手続きは、必要事項を記入し、同封されている個人情報保護用の目隠しシールを貼ってポストに投函するだけで完了します。

5.2 【ケース2】これから65歳になり、年金を受け取り始める方(緑色の封筒)

65歳になる3カ月前に送付される「年金請求書(事前送付用)」の「緑色の封筒」の中に、給付金の請求書が同封されています。

必要事項を記入したうえで、年金受給を開始する誕生日の前日以降に年金事務所へ提出してください。

5.3 【ケース3】老齢基礎年金を繰上げ受給している方(うすだいだい色の封筒)

65歳になる誕生月の初旬に、はがき型の請求書が「うすだいだい色の封筒」で届きます。ケース1と同様に、記入してポストへ投函すれば手続きは完了です。

2026年8月から、日本年金機構より「公金受取口座登録の意向確認書」が年金受給中の方に順次発送されています。詳しくはこちらの記事をご覧ください。

【年金】8月から送付開始「意向確認書」の簡易書留《届く人・届かない人》の条件とは?公金受取口座の登録手続きと注意点を解説
【年金】8月から送付開始「意向確認書」の簡易書留《届く人・届かない人》の条件とは?公金受取口座の登録手続きと注意点を解説

6. 監修者からのコメント

熊谷 良子

老齢年金生活者支援給付金は、年金額の基準だけでなく「世帯全員が住民税非課税であること」という条件が意外な壁になりがちです。

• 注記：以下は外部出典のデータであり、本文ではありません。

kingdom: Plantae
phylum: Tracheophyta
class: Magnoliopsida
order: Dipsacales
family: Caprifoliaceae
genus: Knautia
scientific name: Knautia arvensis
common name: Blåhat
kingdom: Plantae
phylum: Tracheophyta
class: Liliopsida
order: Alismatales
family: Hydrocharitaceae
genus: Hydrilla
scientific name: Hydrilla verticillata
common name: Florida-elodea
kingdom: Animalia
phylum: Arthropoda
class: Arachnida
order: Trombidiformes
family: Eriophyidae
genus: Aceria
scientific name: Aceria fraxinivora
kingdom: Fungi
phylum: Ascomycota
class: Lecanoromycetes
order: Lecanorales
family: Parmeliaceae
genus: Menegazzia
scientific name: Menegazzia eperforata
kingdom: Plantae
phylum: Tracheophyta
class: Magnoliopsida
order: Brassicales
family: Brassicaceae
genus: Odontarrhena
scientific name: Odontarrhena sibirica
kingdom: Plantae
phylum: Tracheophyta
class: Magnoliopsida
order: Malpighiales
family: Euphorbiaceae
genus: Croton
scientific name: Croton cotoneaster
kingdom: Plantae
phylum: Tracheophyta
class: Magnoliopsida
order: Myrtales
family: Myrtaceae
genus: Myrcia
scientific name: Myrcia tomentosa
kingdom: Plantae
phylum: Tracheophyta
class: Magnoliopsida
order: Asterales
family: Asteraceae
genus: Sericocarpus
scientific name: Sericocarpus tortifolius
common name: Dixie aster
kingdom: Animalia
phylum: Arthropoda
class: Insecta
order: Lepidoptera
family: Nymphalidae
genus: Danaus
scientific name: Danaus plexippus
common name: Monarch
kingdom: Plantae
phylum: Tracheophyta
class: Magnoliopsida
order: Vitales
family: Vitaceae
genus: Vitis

同居する家族に課税されている方が一人でもいれば対象外となるため、「年金額から考えて自分は要件を満たしているはず」と思い込むのは禁物です。

実際の判定は毎年の課税状況で変わることもあるため、不明な点は年金事務所などに確認しておくと安心です。

特にご同居される家族の就労状況が変わった場合は要注意です。